→ Рабочее задание 1: Верните все строки записей подборки без единого изменения.

Франция еще не дошла до этого, Франция дает еще изящный водевиль, любит со вкусом построенное действие, блестящий диалог, своеобразный реализм, словом, Франция культурнее в этом отношении; однако все более очевидным становится, что и парижская публика смотрит на сцену как на учреждение «забавное». Не то чтобы серьезная комедия совсем умерла или очень уж заметно ослабела по сравнению с тем, чем она была двадцать пять, пятьдесят лет назад, но волна низших родов драматургии подымается игриво и весело, захватывая все больше и сцен, и драматургов, и публики.

Из афиш парижских варьете и кабаре начала XX века.

Прежде чем говорить собственно о комедии, я хочу сказать несколько слов о «revues» — «обозрениях», самом торжествующем жанре спектакля в Париже. В былые времена эти «обозрения» ставились в артистических кабаре. Они отличались иногда довольно разнузданной, но гремящей и опьяняющей веселостью; это было раздолье для всех неожиданных прыжков фантазии, смесь куплетов, танцев, сценок, все осмеивающих шаловливо и подчас талантливо. Если иной раз не хватало таланта и глубины — была подкупающая непринужденность молодости. Потом пришло постановочное «обозрение» больших кафе–концертов, с их десятками пестрых декораций, ослепительным калейдоскопом костюмов, сотнями иногда специально выбранных красивых женщин и подростков, с их натянутым ремесленным смехом, кое–как в тридцатый раз выдавленным из мозга профессионального сих дел мастера. Остроумие окончательно заменила сальность, меткую сатиру — скандальное злословие.

→ Рабочее задание 2: Замените «Франция» на «Германия» и приведите фрагмент текста о парижском театре, который начинается со слов «Франция еще не дошла» и заканчивается словами «начала XX века.».

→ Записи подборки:
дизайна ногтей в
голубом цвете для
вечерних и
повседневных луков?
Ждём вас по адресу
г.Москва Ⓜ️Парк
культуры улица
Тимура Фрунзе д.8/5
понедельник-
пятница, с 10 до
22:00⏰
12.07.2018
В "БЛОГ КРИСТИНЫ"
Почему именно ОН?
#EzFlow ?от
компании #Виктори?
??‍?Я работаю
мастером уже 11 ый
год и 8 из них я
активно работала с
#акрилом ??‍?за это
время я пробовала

→ Письменный ответ 1:
дизайна ногтей в
голубом цвете для
вечерних и
повседневных луков?
Ждём вас по адресу
г.Москва Ⓜ️Парк
культуры улица
Тимура Фрунзе д.8/5
понедельник-
пятница, с 10 до
22:00⏰
12.07.2018
В "БЛОГ КРИСТИНЫ"
Почему именно ОН?
#EzFlow ?от
компании #Виктори?
??‍?Я работаю
мастером уже 11 ый
год и 8 из них я
активно работала с
#акрилом ??‍?за это
время я пробовала

→ Письменный ответ 2:
Германия еще не дошла до этого, Германия дает еще изящный водевиль, любит со вкусом построенное действие, блестящий диалог, своеобразный реализм, словом, Германия культурнее в этом отношении; однако все более очевидным становится, что и парижская публика смотрит на сцену как на учреждение «забавное». Не то чтобы серьезная комедия совсем умерла или очень уж заметно ослабела по сравнению с тем, чем она была двадцать пять, пятьдесят лет назад, но волна низших родов драматургии подымается игриво и весело, захватывая все больше и сцен, и драматургов, и публики.

Из афиш парижских варьете и кабаре начала XX века.